(Stored data entries)
—————
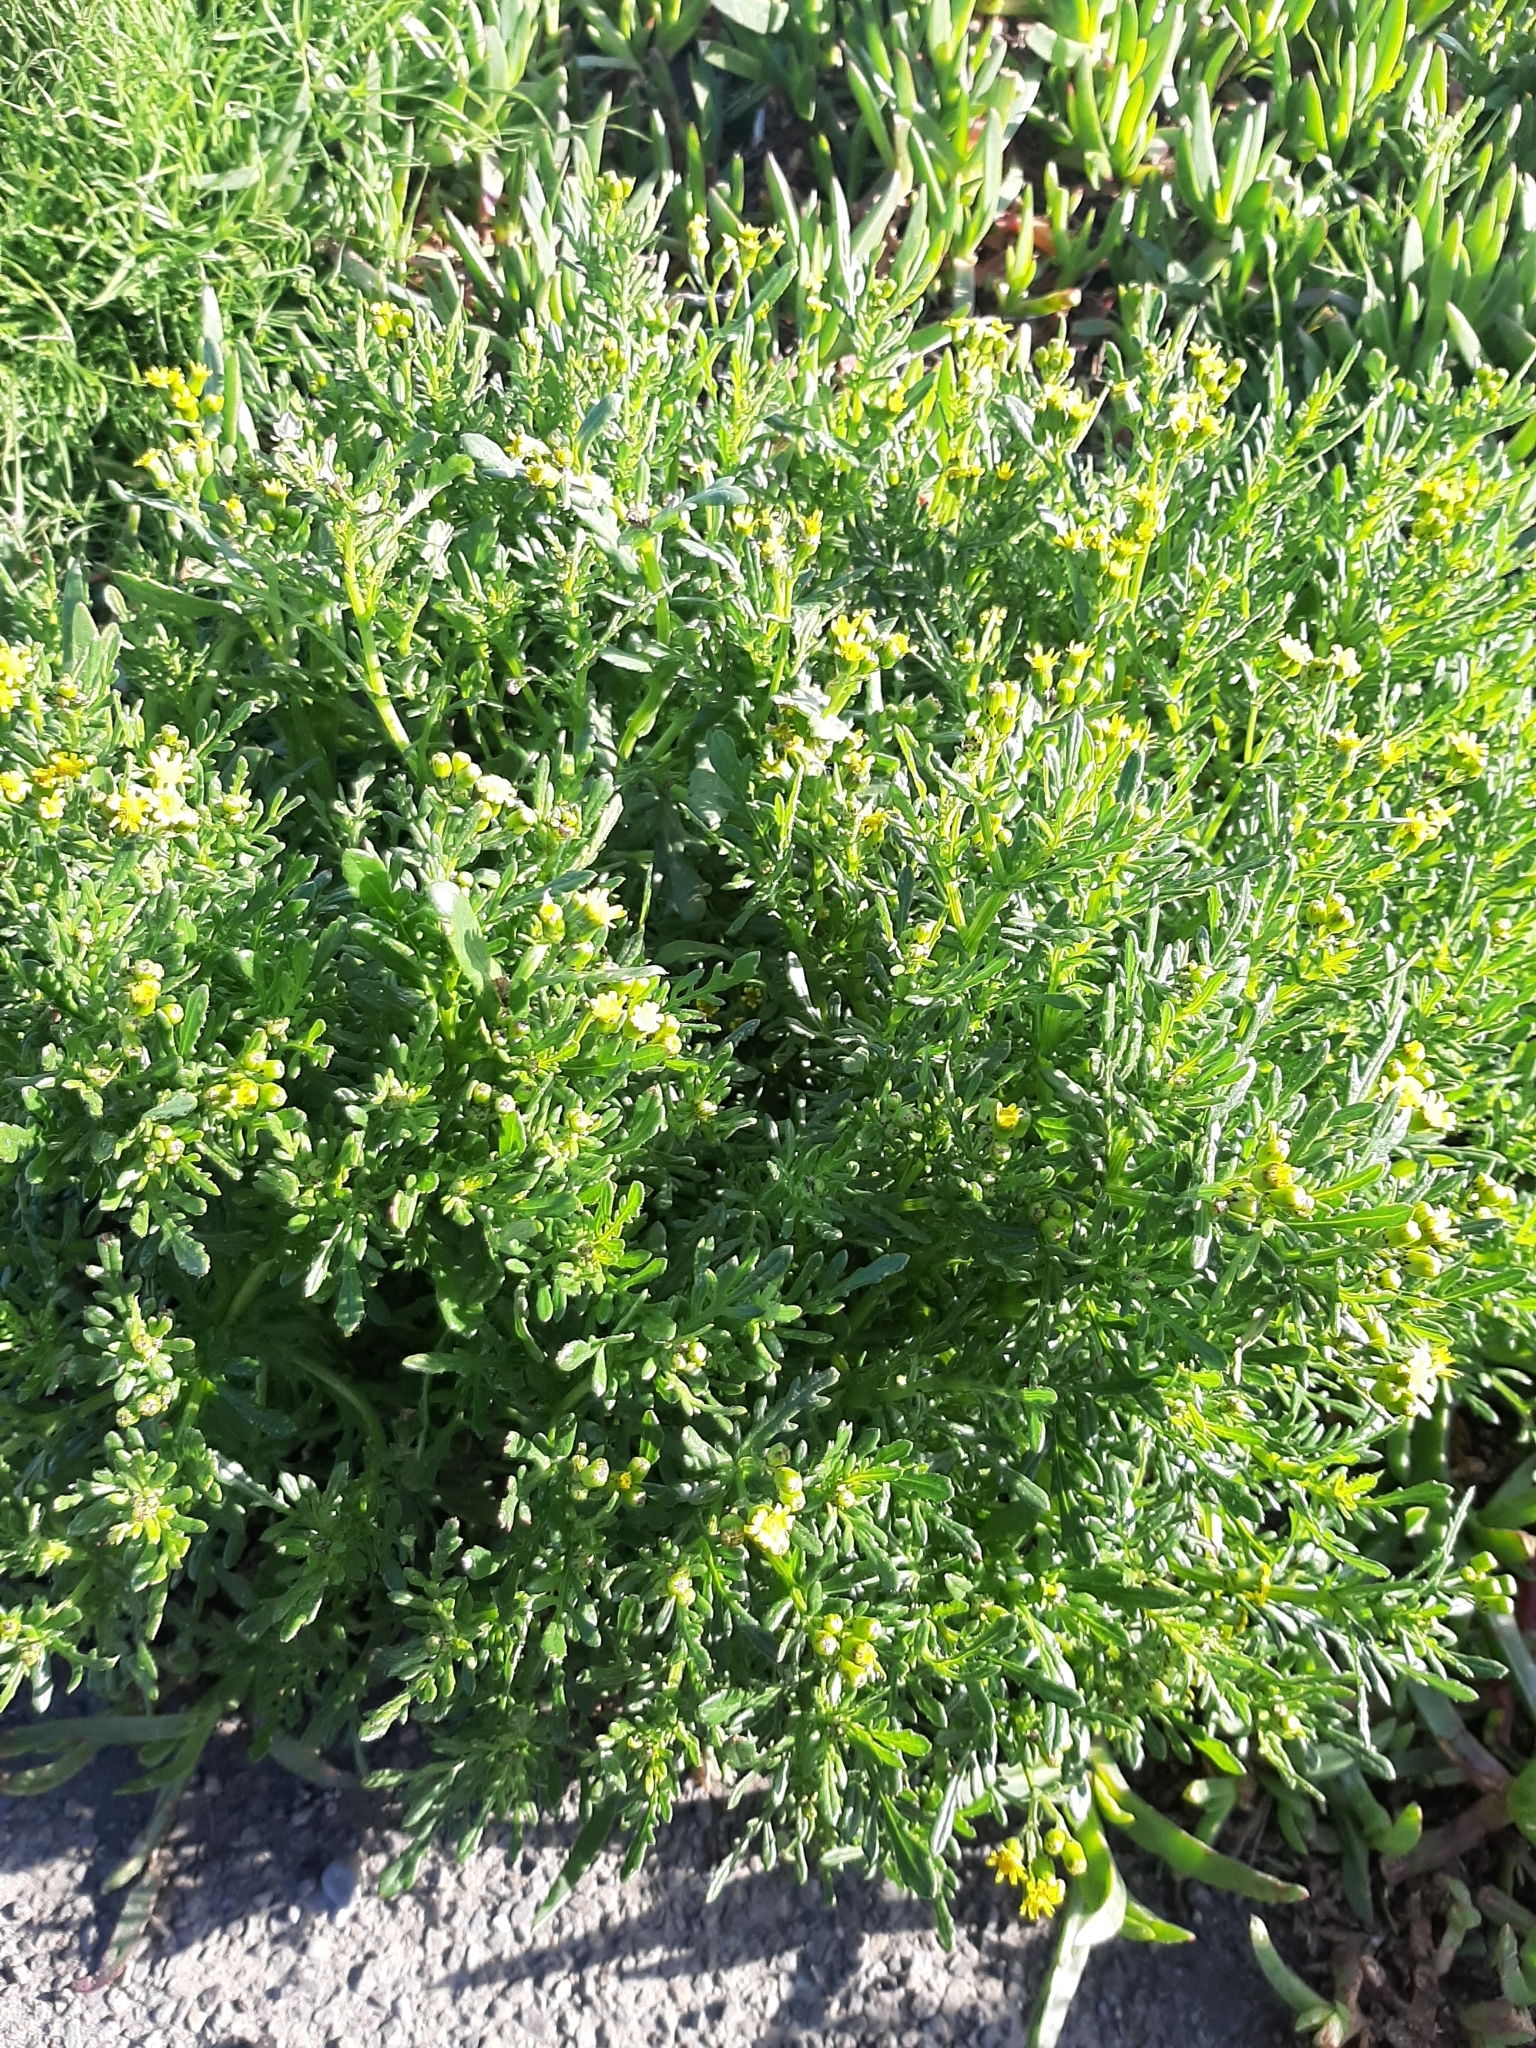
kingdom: Plantae
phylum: Tracheophyta
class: Magnoliopsida
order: Asterales
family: Asteraceae
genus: Senecio
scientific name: Senecio lautus
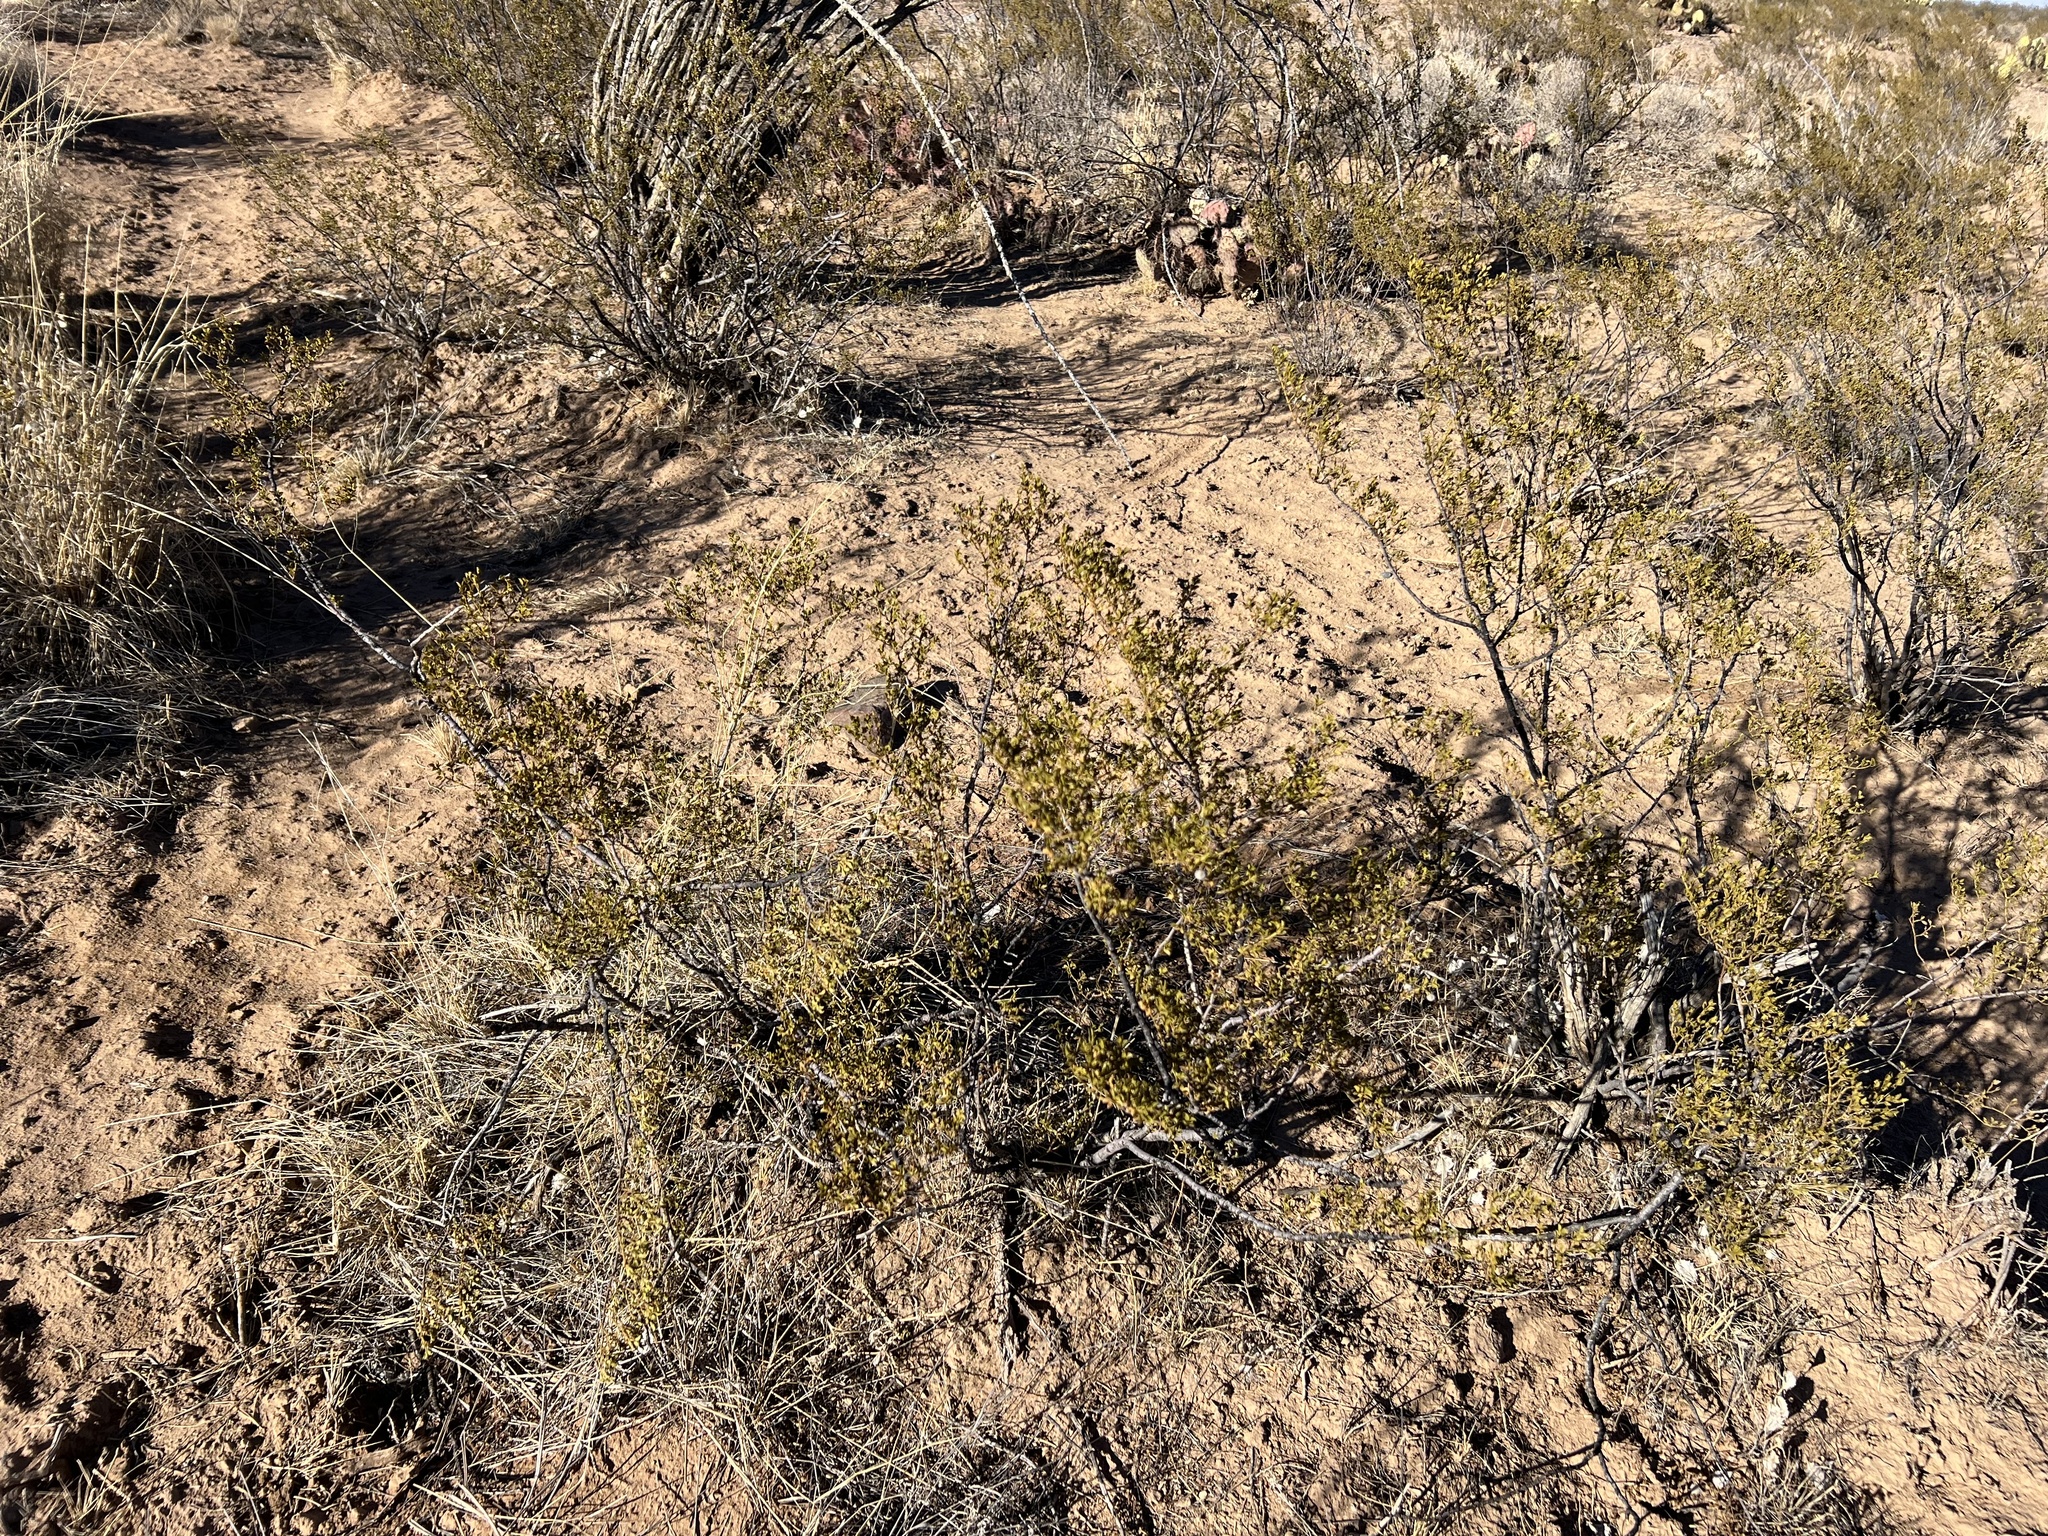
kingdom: Plantae
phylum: Tracheophyta
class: Magnoliopsida
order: Zygophyllales
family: Zygophyllaceae
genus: Larrea
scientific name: Larrea tridentata
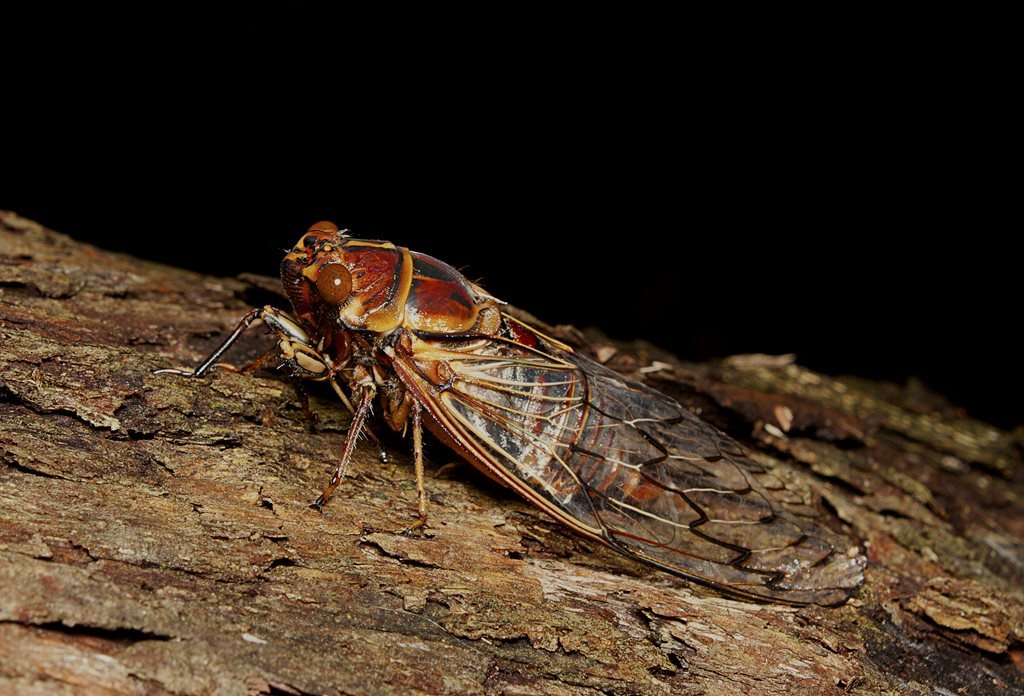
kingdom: Animalia
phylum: Arthropoda
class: Insecta
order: Hemiptera
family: Cicadidae
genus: Henicopsaltria
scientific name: Henicopsaltria eydouxii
—————
— Given task —
Can you put these rows into a two-column CSV with the headers "input" and "output", one line per row holding its text and its answer, each in a single quoted field with line breaks replaced by spaces? Leave the pictures out.

— Expected output —
input,output
"kingdom:","Plantae"
"phylum:","Tracheophyta"
"class:","Magnoliopsida"
"order:","Asterales"
"family:","Asteraceae"
"genus:","Senecio"
"scientific name:","Senecio lautus"
"kingdom:","Plantae"
"phylum:","Tracheophyta"
"class:","Magnoliopsida"
"order:","Zygophyllales"
"family:","Zygophyllaceae"
"genus:","Larrea"
"scientific name:","Larrea tridentata"
"kingdom:","Animalia"
"phylum:","Arthropoda"
"class:","Insecta"
"order:","Hemiptera"
"family:","Cicadidae"
"genus:","Henicopsaltria"
"scientific name:","Henicopsaltria eydouxii"